Question 980822
In a geometric sequence with first term {{{b[0]}}} and common ratio {{{r}}} ,
{{{S[n]=b[0]((r^n-1)/(r-1))}}}= sum of the first {{{n}}} terms.
{{{S[3]=b[0]((r^3-1)/(r-1))}}}= sum of the first {{{3}}} terms.
{{{S[6]=b[0]((r^6-1)/(r-1))}}}= sum of the first {{{n}}} terms.
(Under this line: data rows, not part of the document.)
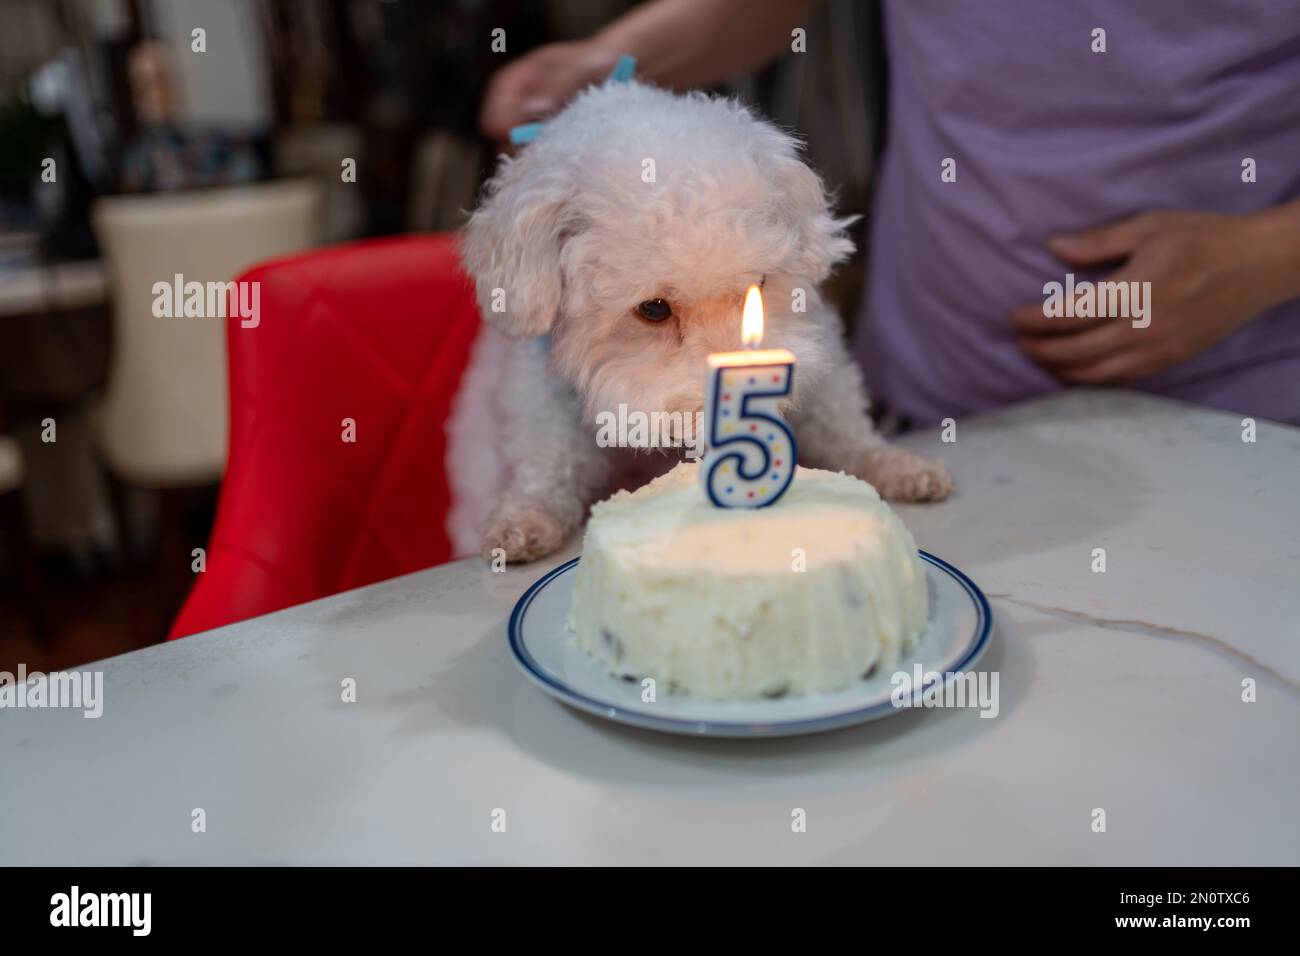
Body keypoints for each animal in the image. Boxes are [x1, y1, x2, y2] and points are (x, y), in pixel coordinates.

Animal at [460, 80, 956, 567]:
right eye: (654, 309)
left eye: (758, 284)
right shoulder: (545, 392)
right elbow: (547, 455)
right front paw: (526, 516)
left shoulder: (816, 344)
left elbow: (840, 418)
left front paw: (892, 464)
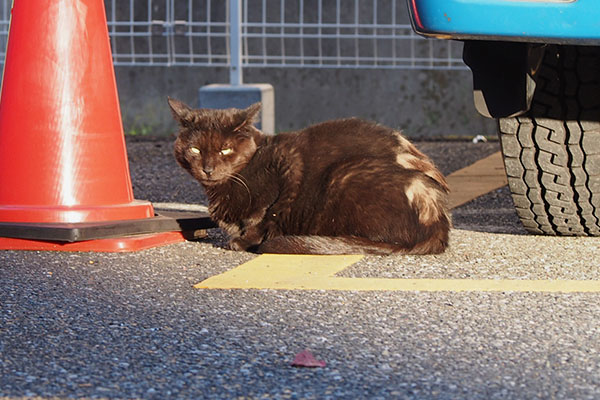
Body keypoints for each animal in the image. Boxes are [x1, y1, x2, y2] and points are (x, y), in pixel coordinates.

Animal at [169, 97, 450, 255]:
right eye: (195, 150)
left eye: (225, 149)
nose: (208, 168)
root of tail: (437, 223)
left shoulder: (287, 166)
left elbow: (265, 215)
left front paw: (241, 242)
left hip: (344, 174)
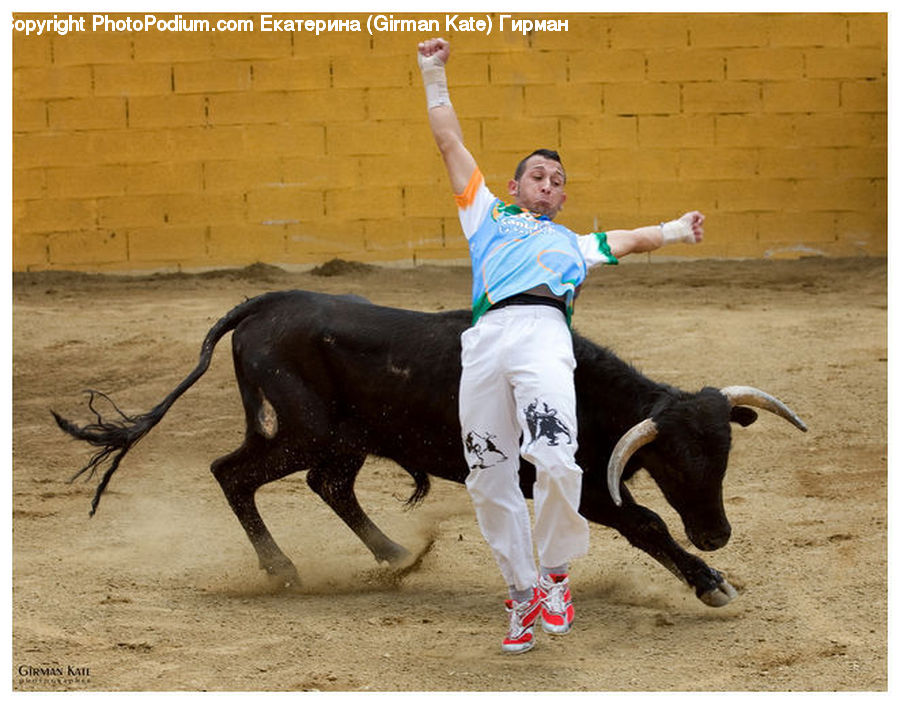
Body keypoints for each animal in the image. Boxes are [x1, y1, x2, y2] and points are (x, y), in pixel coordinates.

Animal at [52, 288, 804, 608]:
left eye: (724, 457)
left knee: (329, 486)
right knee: (232, 473)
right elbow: (645, 523)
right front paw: (711, 584)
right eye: (674, 462)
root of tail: (266, 305)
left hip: (341, 439)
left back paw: (395, 556)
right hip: (302, 432)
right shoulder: (587, 487)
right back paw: (285, 570)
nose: (715, 534)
The sum of the fourth term to the sixth term is
{{{S[6]-S[3]=b[0]((r^6-1)/(r-1))-b[0]((r^3-1)/(r-1))=b[0]((r^6-r^3)/(r-1))=b[0]r^3((r^3-1)/(r-1))}}} .
For the geometric sequence described in this problem,
{{{b[0]r^3((r^3-1)/(r-1))=(1/3)b[0]((r^3-1)/(r-1))}}}--->{{{r^3=1/3}}}--->{{{r=root(3,1/3)}}} or {{{r=(1/3)^(1/3)}}}


NOTE:
We do not know what the first term is.
There is an infinite number of different geometric sequences (with different first terms) that fit the description of the problem.
All of them have the same common ratio.